1990
Parece que la veo, cuando por las mañanas sorbíamos café. Ella, sentada en mis piernas; pendiente de la taza: ¿No quiere más? yo sonreía, mientras mi mano jugaba con el rulo de su pelo y me extasiaba con el olor de su cabellera. Todo está igual: los libros, el viejo ventilador, las flores en el esquinero. A mi me falta ella, y tal vez a ella le sobre yo.
2000
He prometido no preguntarme: ¿sí ella se habrá acordado de mí? ¡Me injurio!, ¡maldigo!

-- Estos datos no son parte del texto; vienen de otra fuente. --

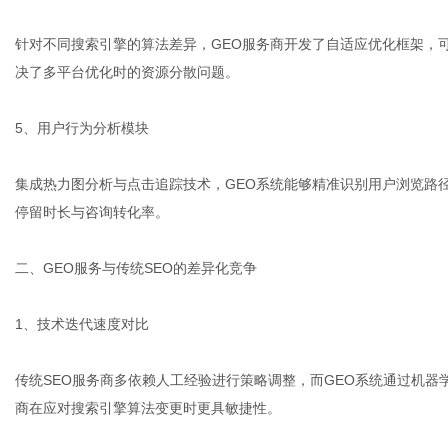
针对不同搜索引擎的算法差异，GEO服务商开发了自适应优化框架，
决了多平台优化时的资源分散问题。
5、用户行为分析模块
集成热力图分析与点击追踪技术，GEO系统能够精准识别用户浏览路
停留时长与咨询转化率。
二、GEO服务与传统SEO的差异化竞争
1、技术迭代速度对比
传统SEO服务商多依赖人工经验进行策略调整，而GEO系统通过机器
商在应对搜索引擎算法变更时更具敏捷性。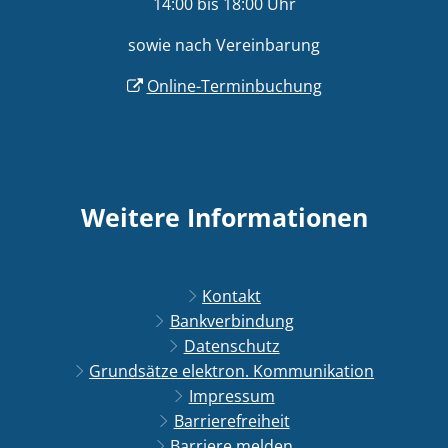
14:00 bis 18:00 Uhr
sowie nach Vereinbarung
Online-Terminbuchung
Weitere Informationen
Kontakt
Bankverbindung
Datenschutz
Grundsätze elektron. Kommunikation
Impressum
Barrierefreiheit
Barriere melden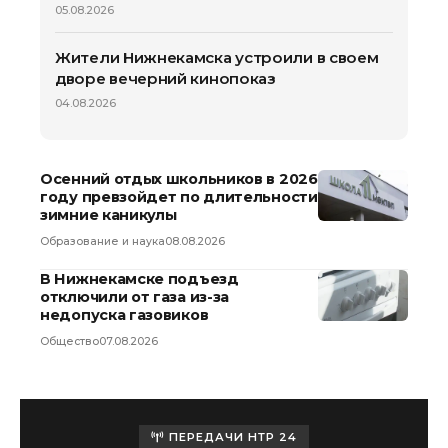
05.08.2026
Жители Нижнекамска устроили в своем
дворе вечерний кинопоказ
04.08.2026
Осенний отдых школьников в 2026
году превзойдет по длительности
зимние каникулы
Образование и наука
08.08.2026
В Нижнекамске подъезд
отключили от газа из-за
недопуска газовиков
Общество
07.08.2026
ПЕРЕДАЧИ НТР 24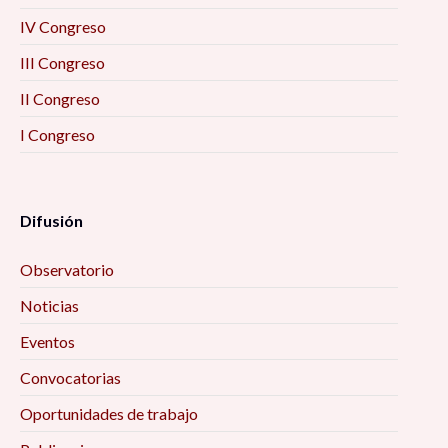
IV Congreso
III Congreso
II Congreso
I Congreso
Difusión
Observatorio
Noticias
Eventos
Convocatorias
Oportunidades de trabajo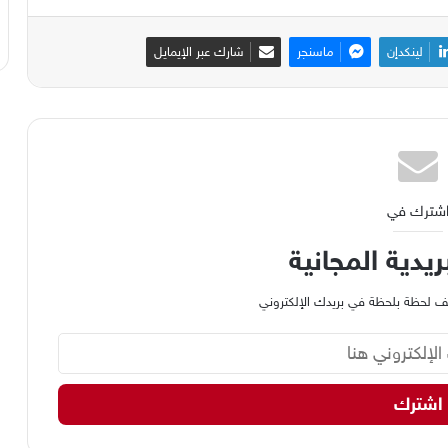
لينكدإن
ماسنجر
شارك عبر الإيمايل
شترك في
ريدية المجانية
وظيف لحظة بلحظة في بريدك الإلكتروني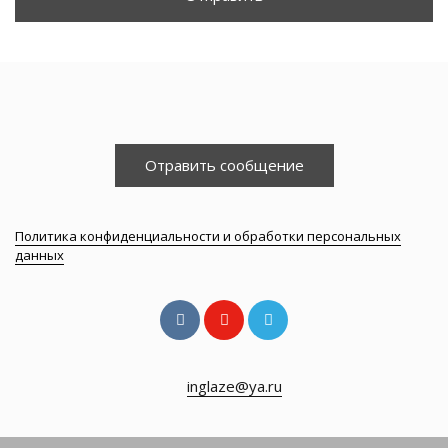
Отравить сообщение
Политика конфиденциальности и обработки персональных
данных
inglaze@ya.ru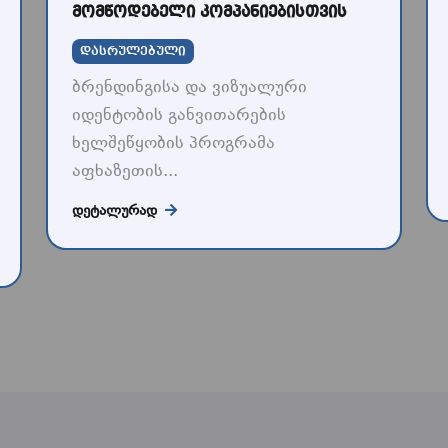
მომწოდებელი კომპანიებისთვის
დასრულებული
ბრენდინგისა და ვიზუალური
იდენტობის განვითარების
ხელშეწყობის პროგრამა
აფხაზეთის...
ᲓᲔᲢᲐᲚᲣᲠᲐᲓ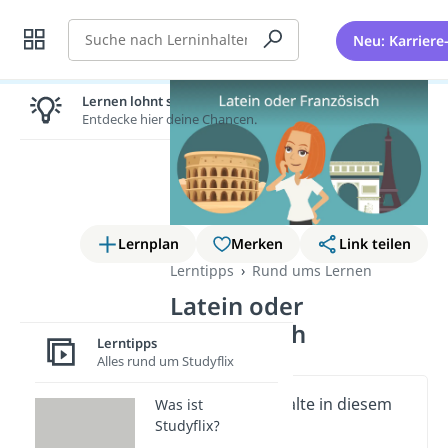
Suche
Neu: Karriere
Lernen lohnt sich!
Entdecke hier deine Chancen.
Lernplan
Merken
Link teilen
Lerntipps
Rund ums Lernen
Latein oder
Französisch
Lerntipps
Alles rund um Studyflix
Wichtige Inhalte in diesem
Was ist
Studyflix?
Video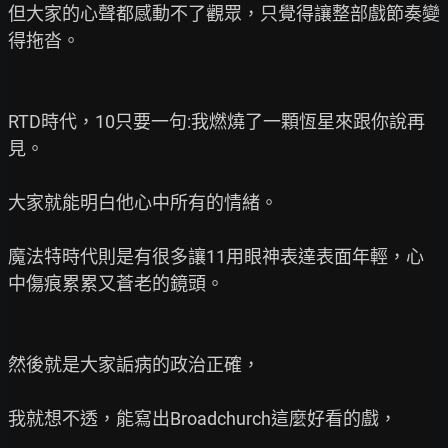
但大家的心聲都感動不了觀眾，只覺得讓整部戲節奏變
得拖沓。

RTD時代，10只要一句:我燃燒了一顆恆星來跟你說再
見。

大家就能明白他心中所有的情緒。

魔法特時代則是有很多讓11用眼神表達表面年輕，心
中傷痕累累又蒼老的鏡頭。

然後就是大家詬病的政治正確，

我就想不透，能寫出Broadchurch這麼好看的戲，
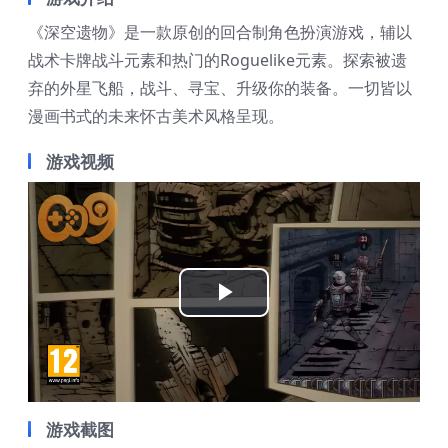
《深空遗物》是一款原创的回合制角色扮演游戏，辅以
战术卡牌战斗元素和热门的Roguelike元素。探索被遗
弃的外星飞船，战斗、寻宝、升级你的装备。一切皆以
漫画书式的未来怀古美术风格呈现。
游戏视频
Play
Video
游戏截图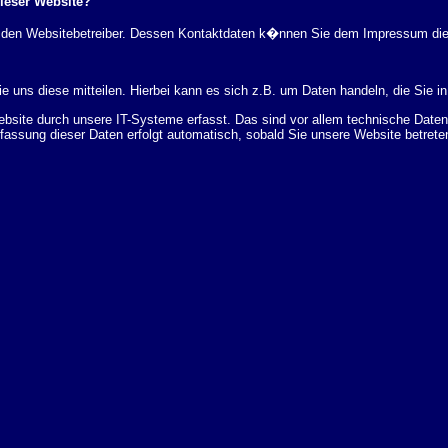
dieser Website?
rch den Websitebetreiber. Dessen Kontaktdaten k�nnen Sie dem Impressum di
 uns diese mitteilen. Hierbei kann es sich z.B. um Daten handeln, die Sie in
ite durch unsere IT-Systeme erfasst. Das sind vor allem technische Daten (
rfassung dieser Daten erfolgt automatisch, sobald Sie unsere Website betrete
Bereitstellung der Website zu gew�hrleisten. Andere Daten k�nnen zur Analyse
 �ber Herkunft, Empf�nger und Zweck Ihrer gespeicherten personenbezogenen
r L�schung dieser Daten zu verlangen. Hierzu sowie zu weiteren Fragen z
en Adresse an uns wenden. Des Weiteren steht Ihnen ein Beschwerderecht be
statistisch ausgewertet werden. Das geschieht vor allem mit Cookies und mi
 erfolgt in der Regel anonym; das Surf-Verhalten kann nicht zu Ihnen zur�c
enutzung bestimmter Tools verhindern. Detaillierte Informationen dazu finden 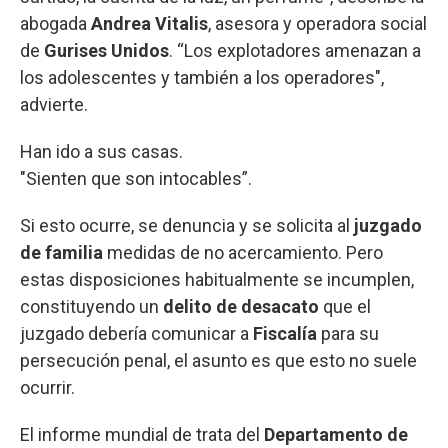
abogada
Andrea Vitalis
, asesora y operadora social
de
Gurises Unidos
. “Los explotadores amenazan a
los adolescentes y también a los operadores",
advierte.
Han ido a sus casas.
"Sienten que son intocables”.
Si esto ocurre, se denuncia y se solicita al
juzgado
de familia
medidas de no acercamiento. Pero
estas disposiciones habitualmente se incumplen,
constituyendo un
delito de desacato
que el
juzgado debería comunicar a
Fiscalía
para su
persecución penal, el asunto es que esto no suele
ocurrir.
El informe mundial de trata del
Departamento de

Cuando por la mañana al darle vueltas con la cuchara al café, estúpidamente le hablo: ¿Dónde están los años que nos dimos? ¿Dónde nuestras sonrisas?
200?
¡Qué tiradero! Un poco de orden antes de cerrar las ventanas, mientras escucharé el “sueño de Amor de Litz” con esa melodía besaba sus ojos y de su pelo salían mariposas oliendo a manzanilla. ¡Uff!, ¡qué cansancio!, pero ¡ todo reluce tanto como si ella lo hubiese hecho! Me dormiré en la poltrona*, mas antes pondré los recuerdos en el pecho, asi, ellos se irán en la madrugada, sin que puedan asustarse por los ruidos de la ciudad.